Metin Bloğu
+--

Tabii bu işin bir vehçesi ve benim “enerjiyi siyasete tahvil edin” önerimi olanaksız kılan başka ciddi meselelerimiz var. İlk günkü meşruluğunu, hükümetin attığı net demokratik adımları yok sayarak kaybeden Gezi hareketini, -cumartesi günü yeniden bir polis müdahalesine maruz kalsa da- “özgürlükçü” bir halk hareketi olarak yorumlamak ancak bir temennidir. Gezi ilk günden beri, Erdoğan nefreti ile malul bir çevrenin mahalle baskısı altında kaldı, domine edildi ve sömürüldü. Kentin geleceğinde söz sahibi olmak ve hükümetin bazı icraatlarına itiraz etmek isteyen –aslında en zayıf olan- halkanın üzerine, temel niyeti hükümeti “ülkeyi yönetemez hale getirmek” olanlar abandı, boğdu. Buna, “çevrenin” “merkeze” yürümesini hazmedemeyen elit öfkesi eklendi. Kimse, polis şiddetini, hükümetin veya Başbakan Erdoğan’ın eleştirilemezliğini veya yanılmazlığını savunmuyor, ancak ülkenin geldiği bu ortam, hükümetin veya Başbakan’ın yaptığı icraatlarla orantılı mı sizce? Burada, “gerçeklik algısını” ciddi bir bozma gayreti var ve bunu yapanlar ya nefretle, ya duygusallıkla, ya ergenlikle, ya da sınıfsal nedenlerle bunu yapmaktalar.

+--

Kayıt Listesi

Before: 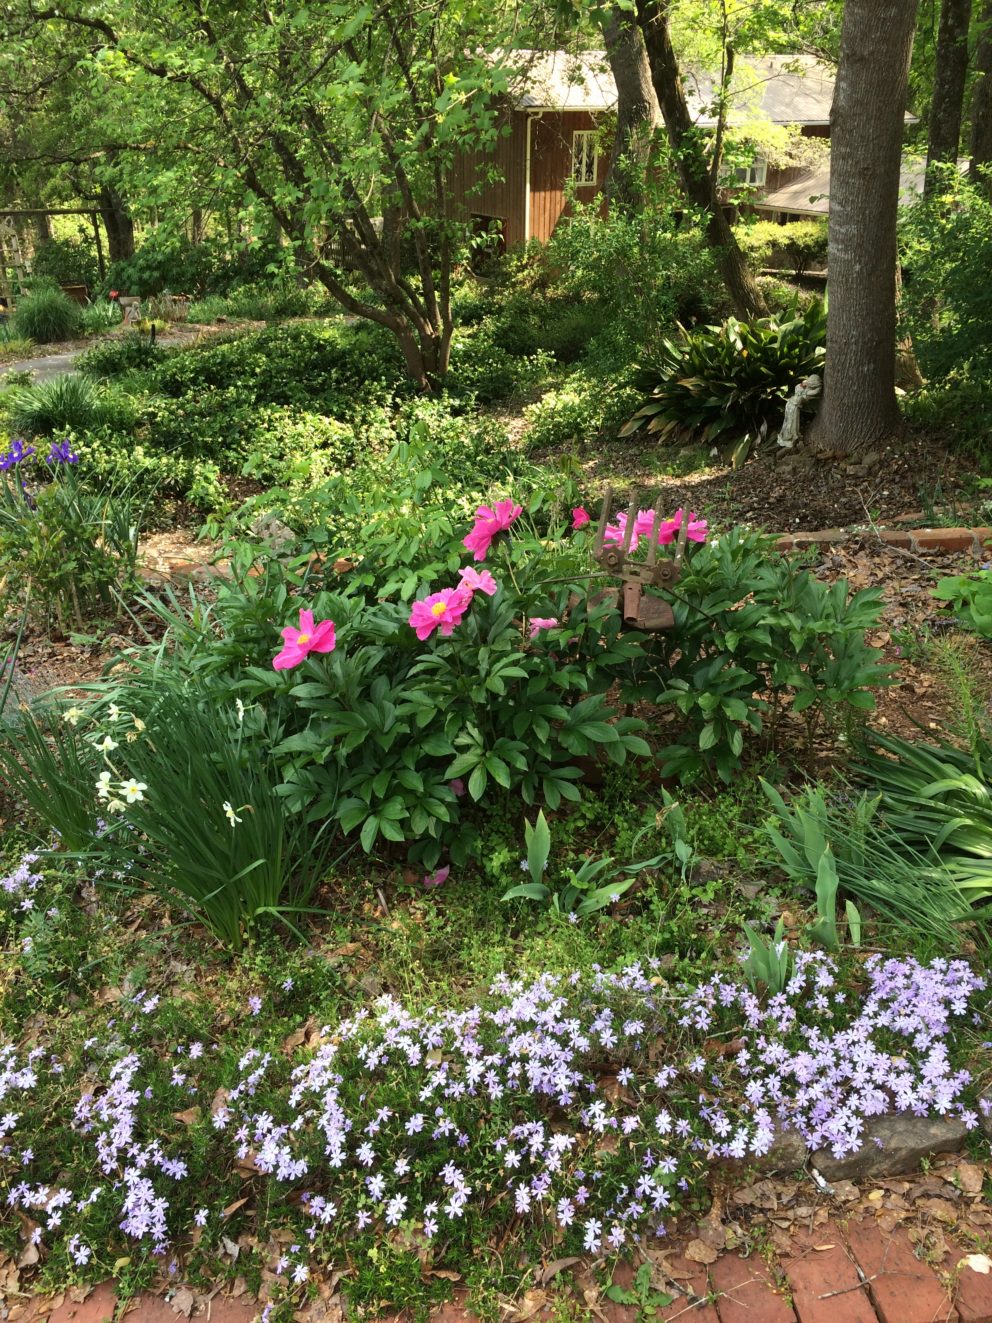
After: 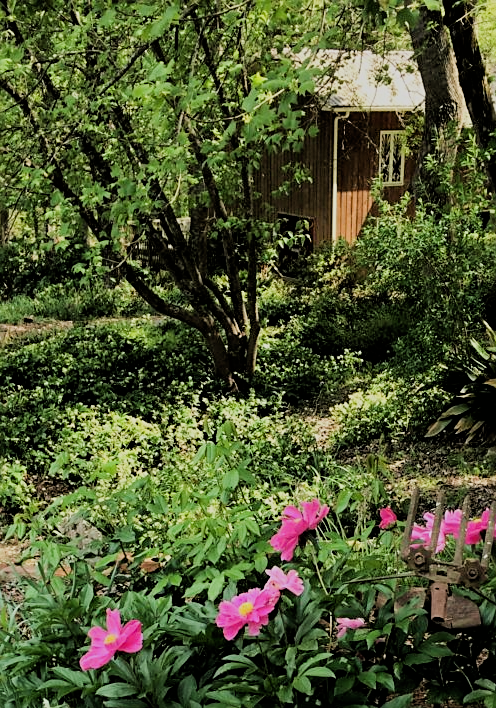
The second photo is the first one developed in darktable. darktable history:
filmic rgb: black relative exposure -4.14 EV, white relative exposure 5.1 EV, hardness 2.11, contrast 1.165
sharpen: on, module defaults
vignetting: fall-off start 116.67%, fall-off radius 59.26%, brightness -0.31, saturation -0.056
crop: left 19.556%, right 30.401%, bottom 46.458%
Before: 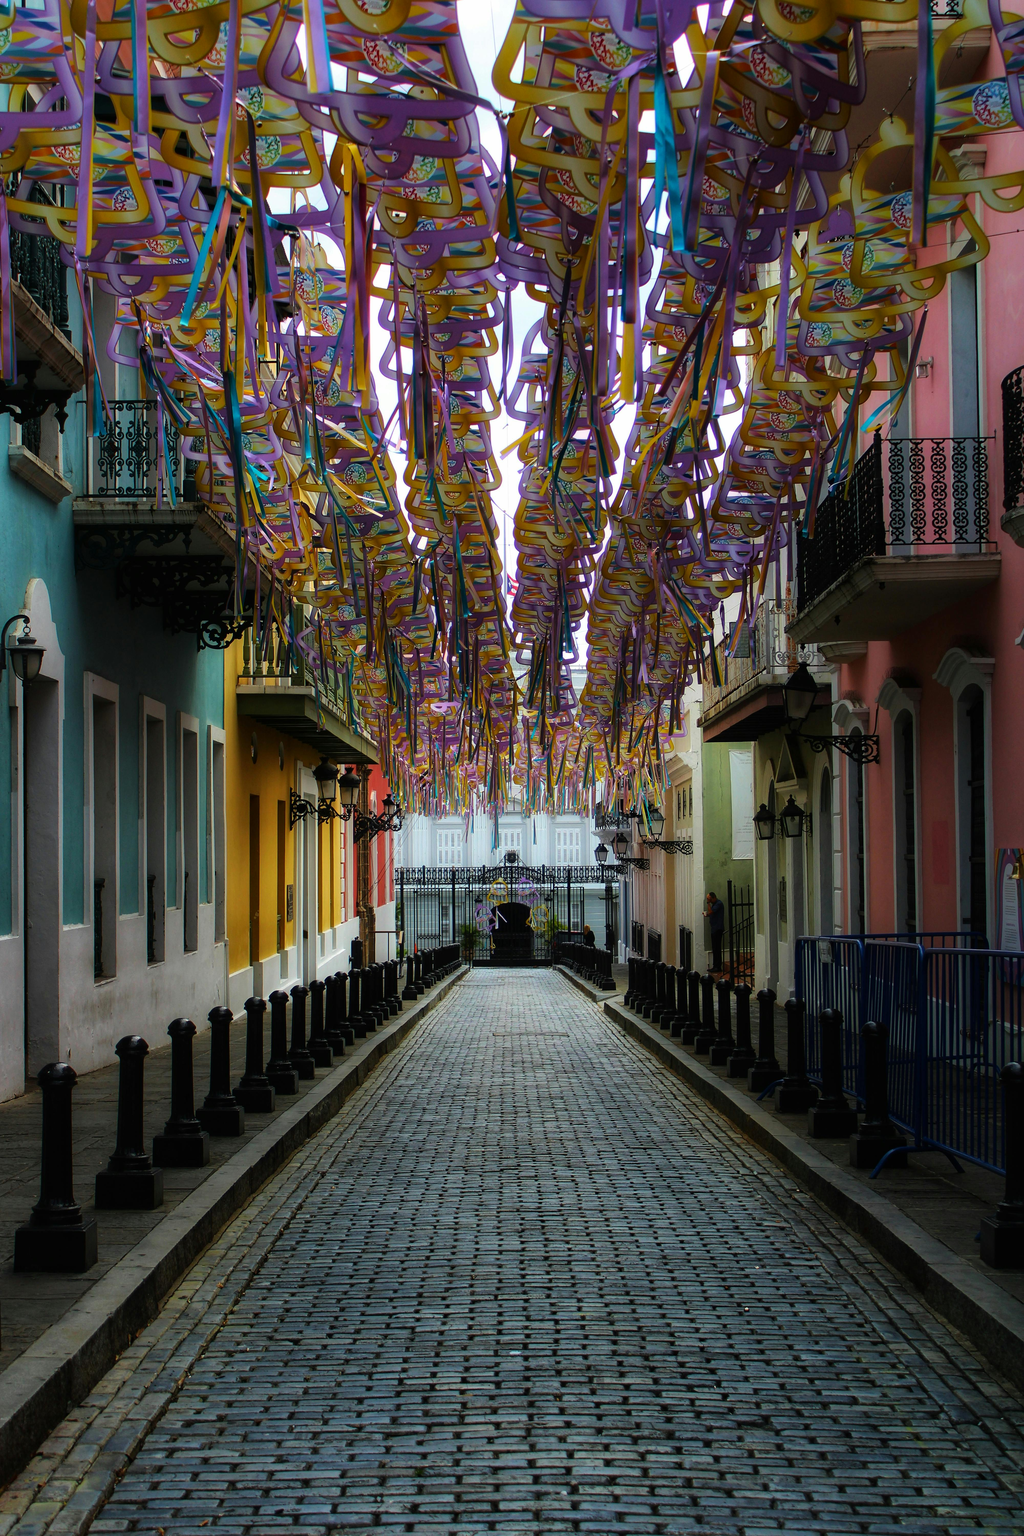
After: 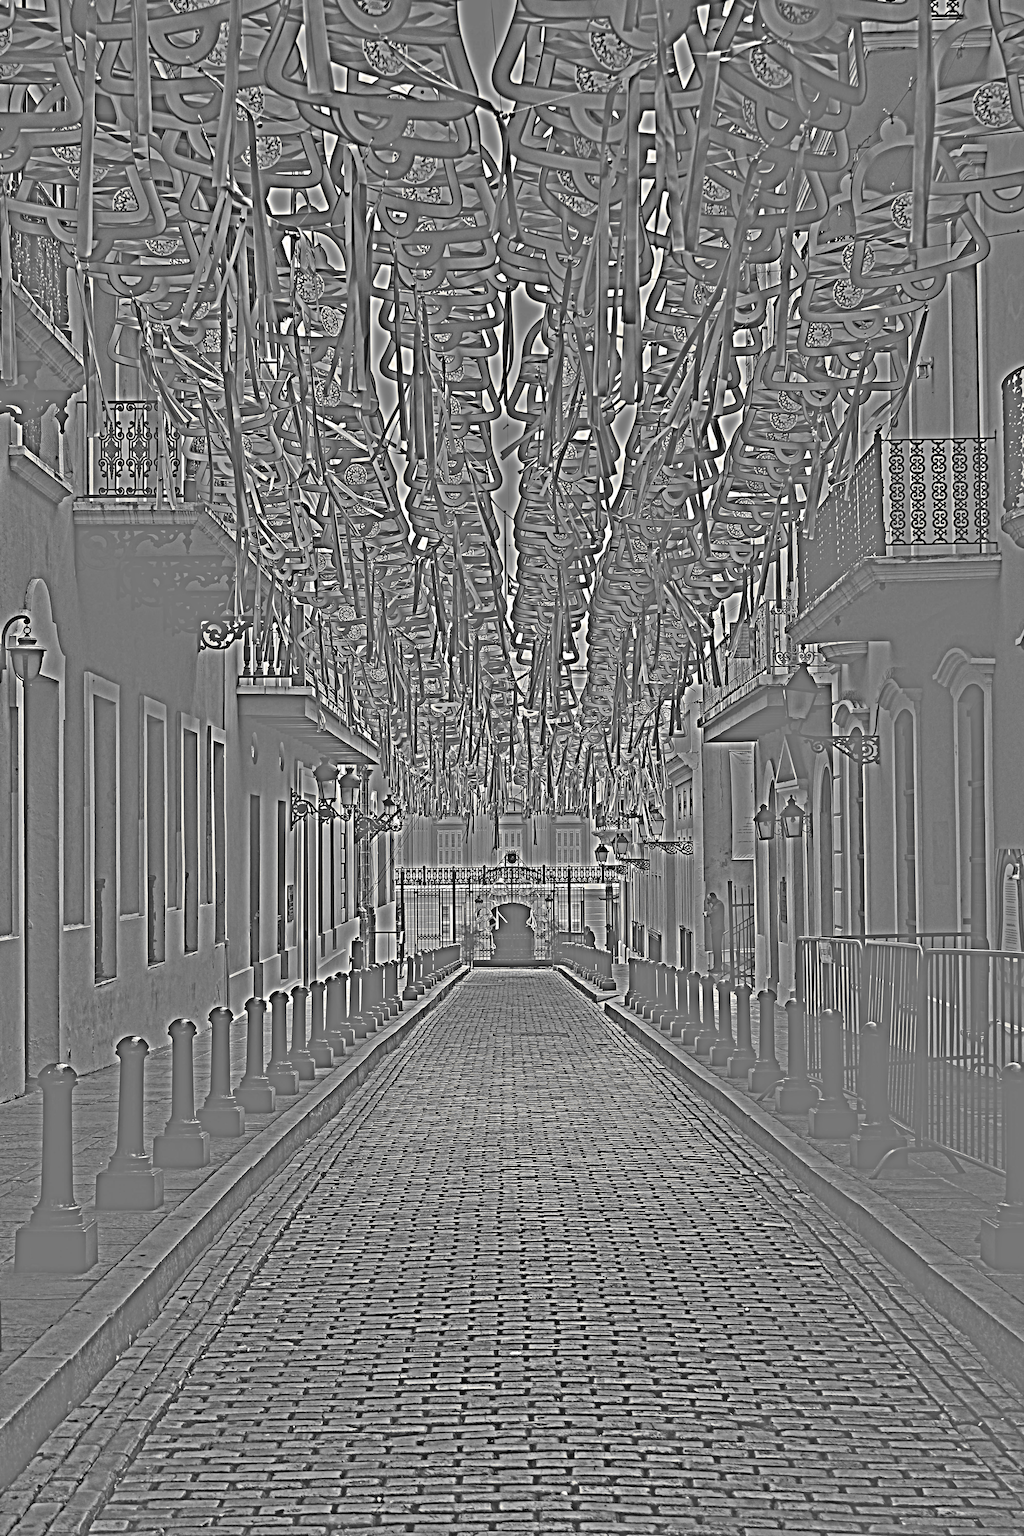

+--

Alıştırmalar
A – Kayıtlardaki bütün satırları hiç değiştirmeden yazın ve resimleri cevaba koymayın.
B – Gezi hareketi üzerine yazılmış metni kaldığı yerden sürdürün.

Cevaplar
A –
Before: 
After: 
The second photo is the first one developed in darktable. darktable history:
filmic rgb: black relative exposure -4.14 EV, white relative exposure 5.1 EV, hardness 2.11, contrast 1.165
sharpen: on, module defaults
vignetting: fall-off start 116.67%, fall-off radius 59.26%, brightness -0.31, saturation -0.056
crop: left 19.556%, right 30.401%, bottom 46.458%
Before: 
After: 

B –
Bu bir koalisyon ve gençlerin samimi enerjisini ve onların hükümetin yaşam biçimlerine müdahale etme gücüne yönelik tedirginliği alabildiğince sömürüyor. Sokakta, 11 yıllık muhalefetçe temsil edilmemişliğe öfke duyan kesimler de bu enerjiye destek veriyor. Gezi’de karşı olunan şey Erdoğan; ve Erdoğan’a karşı olma nedenleri demokratik olandan operasyonel olana kadar çok geniş bir spektrumu ima ediyor. O nedenle de enerjisi hem çok yüksek, hem de olumsuz ve örgütlü olana yem olmaya çok açık.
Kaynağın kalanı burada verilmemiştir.